E' ciò che si propone di fare la comunità di San Patrignano attraverso la campagna di prevenzione "WeFree - Dipende da Noi", che ha come obiettivo raccontare la tragica esperienza della tossicodipendenza attraverso i racconti di chi l'ha vissuta e superata.

Il mezzo è lo spettacolo "Ragazzi Permale", che sbarcherà domani a Oristano al teatro comunale Garau e il 17 aprile a Quartu all'auditorium scuola media Satta, alle 10.30.

A collaborare alla realizzazione dell’iniziativa, l’associazione Gruppo d’appoggio di San Patrignano, attiva in Sardegna da oltre vent’anni nel campo dell’assistenza ai ragazzi tossicodipendenti e alle loro famiglie.

"Sono convinta che questi spettacoli, incentrati sulla comunicazione diretta da parte di ragazzi che conoscono a fondo il problema della tossicodipendenza siano uno strumento di grande efficacia - spiega Patrizia Sanna, presidente dell’associazione - L’ultimo ragazzino di 15 che ci ha contattato aveva visto lo spettacolo proprio l’anno scorso, in prima superiore. Il problema droga riguarda sempre più i minorenni, che seppur con buone famiglie alle spalle, faticano a trovare un posto in questa società. Una volta entrati a San Patrignano il nostro impegno continua con le famiglie che fanno molta fatica a mettersi in discussione".
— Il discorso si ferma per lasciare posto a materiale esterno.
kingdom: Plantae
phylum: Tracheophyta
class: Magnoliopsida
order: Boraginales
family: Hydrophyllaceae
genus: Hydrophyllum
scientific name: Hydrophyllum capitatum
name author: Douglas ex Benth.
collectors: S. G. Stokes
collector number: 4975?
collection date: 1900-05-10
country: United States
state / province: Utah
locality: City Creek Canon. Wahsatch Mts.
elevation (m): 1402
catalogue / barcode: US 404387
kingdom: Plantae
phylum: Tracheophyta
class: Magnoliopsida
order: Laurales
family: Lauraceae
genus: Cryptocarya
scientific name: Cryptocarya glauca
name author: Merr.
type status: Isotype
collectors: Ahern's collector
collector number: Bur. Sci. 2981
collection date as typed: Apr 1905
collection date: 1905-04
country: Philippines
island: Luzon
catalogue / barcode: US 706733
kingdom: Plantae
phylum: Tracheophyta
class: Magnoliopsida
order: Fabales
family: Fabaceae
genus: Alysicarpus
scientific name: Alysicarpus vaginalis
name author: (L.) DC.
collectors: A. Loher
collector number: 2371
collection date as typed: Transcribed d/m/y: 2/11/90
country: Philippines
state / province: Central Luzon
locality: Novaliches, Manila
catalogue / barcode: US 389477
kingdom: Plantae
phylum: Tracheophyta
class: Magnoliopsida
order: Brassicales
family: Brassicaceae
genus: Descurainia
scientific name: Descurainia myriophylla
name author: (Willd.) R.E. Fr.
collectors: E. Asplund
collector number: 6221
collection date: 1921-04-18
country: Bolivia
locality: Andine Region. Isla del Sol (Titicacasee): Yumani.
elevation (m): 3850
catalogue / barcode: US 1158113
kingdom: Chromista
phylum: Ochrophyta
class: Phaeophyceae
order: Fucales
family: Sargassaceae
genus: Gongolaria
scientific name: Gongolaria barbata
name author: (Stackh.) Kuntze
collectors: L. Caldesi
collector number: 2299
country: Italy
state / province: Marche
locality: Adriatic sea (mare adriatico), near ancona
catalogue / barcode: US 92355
Martedì saranno coinvolti gli studenti dei licei Castro e Othoca, mentre mercoledì quelli della scuola media Porcu Satta per un totale di circa 880 ragazzi.

Ragazzi permale è un format innovativo, a metà tra il talk show e la rappresentazione teatrale. Sul palco vanno in scena le vite di Lando e Marco. Il percorso narrativo è arricchito da musica, videoclip, riferimenti letterari. A condurre lo spettacolo Francesco Apolloni, attore e regista cinematografico che da anni collabora con la comunità di San Patrignano.